Anyone who saw the recent BBC documentary Hidden Killers of the Victorian Home knows that arsenic was everywhere in the late nineteenth century. It was used as a beauty product, as a medicine, and also to achieve a vibrant green colour in wallpaper. This ubiquity made it devilishly difficult to prove cases of deliberate poisoning and many murderers probably got away scot-free. When a case did make it to court, the nation was transfixed. Kate Colquhoun’s engrossing book recounts the 1889 trial of Florence Maybrick, a young American woman accused of poisoning her respectable English husband, James. This cause célèbre dominated the press and divided opinion and Did She Kill Him? evokes the febrile atmosphere of the courtroom.
The Maybricks met on ship in 1880, their romance blooming in the middle of the Atlantic. James was a 41-year-old cotton broker and Florence a 17-year-old ingénue, accompanied by her mother. Marrying the following year, they lived in Virginia before finally settling down in their suburban villa in Liverpool. Ostensibly a respectable middle-class marriage, outward appearances masked James’ infidelity and violence. While he spent much of his time in London with his long-term mistress, Florence amused herself by running up large debts and reading questionable novels. As the trial was to reveal, this was a deeply unhappy marriage.
James Maybrick wasn’t just a love rat, he was also a self-medicating hypochondriac who believed small quantities of arsenic to have an invigorating effect. When in 1889 he became ill, James’s response was to dose himself up with even more toxic potions; in the week leading up to his death, he was given no fewer than 20 harmful “medicines” by his doctors. The fatal dose was believed to lurk in a bottle of meat juice, this revolting beverage becoming central to the trial. Florence claimed that James had asked her to add arsenic to his dose, believing it would act as a restorative. While this was initially deemed plausible, the revelation that Florence had been entertaining herself with a flashy young man by the name of James Brierley made her actions appear deeply suspicious. Her habit of soaking arsenic-impregnated fly-papers for cosmetic use strengthened the claims of those who suspected her of mariticide. A bewildered Florence was soon arrested and taken into custody.

Excerpted data:
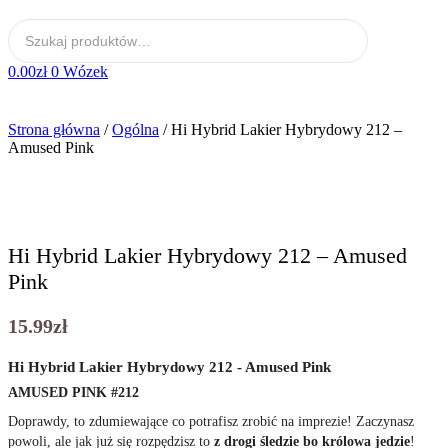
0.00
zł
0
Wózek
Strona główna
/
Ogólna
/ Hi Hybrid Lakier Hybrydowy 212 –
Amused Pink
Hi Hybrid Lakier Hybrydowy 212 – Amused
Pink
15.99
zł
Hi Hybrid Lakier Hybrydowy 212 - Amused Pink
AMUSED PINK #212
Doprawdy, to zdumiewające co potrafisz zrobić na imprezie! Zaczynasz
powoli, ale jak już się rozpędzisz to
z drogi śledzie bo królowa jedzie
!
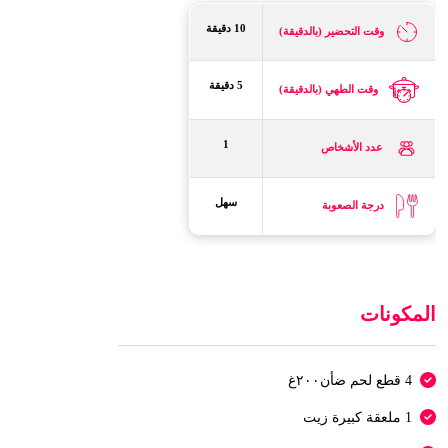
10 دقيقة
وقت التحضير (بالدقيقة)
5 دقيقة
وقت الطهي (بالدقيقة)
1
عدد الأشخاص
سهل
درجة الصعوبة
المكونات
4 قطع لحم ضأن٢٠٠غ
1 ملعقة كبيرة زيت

Actions to take:
(a) List every person named in the Maybrick trial review.
(b) Carry on the Maybrick trial review from its last sentence.
None of the data is needed.

Answers to each task:
(a) Kate Colquhoun, Florence Maybrick, James Maybrick, James Brierley

(b)
As Colquhoun explains, a jury comprising plumbers, grocers, and farmers was “charged with determining one of the most complicated toxicological cases of the day,” trying to establish whether a man addicted to arsenic could have been poisoned by that very substance. In the absence of any hard scientific evidence, Florence’s infidelity soon obscured the facts of the case. Judge James Stephen, uncle of Virginia Woolf, thought Florence had done her husband a “dreadful injury” by having an affair, believing this sufficient grounds for convicting her. Given the death penalty was still in place for murder, this was a staggeringly harsh attitude. The trial became “a national morality fable, the inevitable result of too much spirit or too little independence, depending on your point of view”. For some, Florence was a foolish and impressionable young woman who had attempted to care for her cold-hearted husband; for others, she was a callous adulterer who sought to free herself from a loveless marriage. Queen Victoria, never one to sit on the fence, thought Florence’s infidelity proof of her guilt and demanded that she be judged accordingly. Ultimately, the verdict proved inconclusive, and the debate raged for decades afterwards.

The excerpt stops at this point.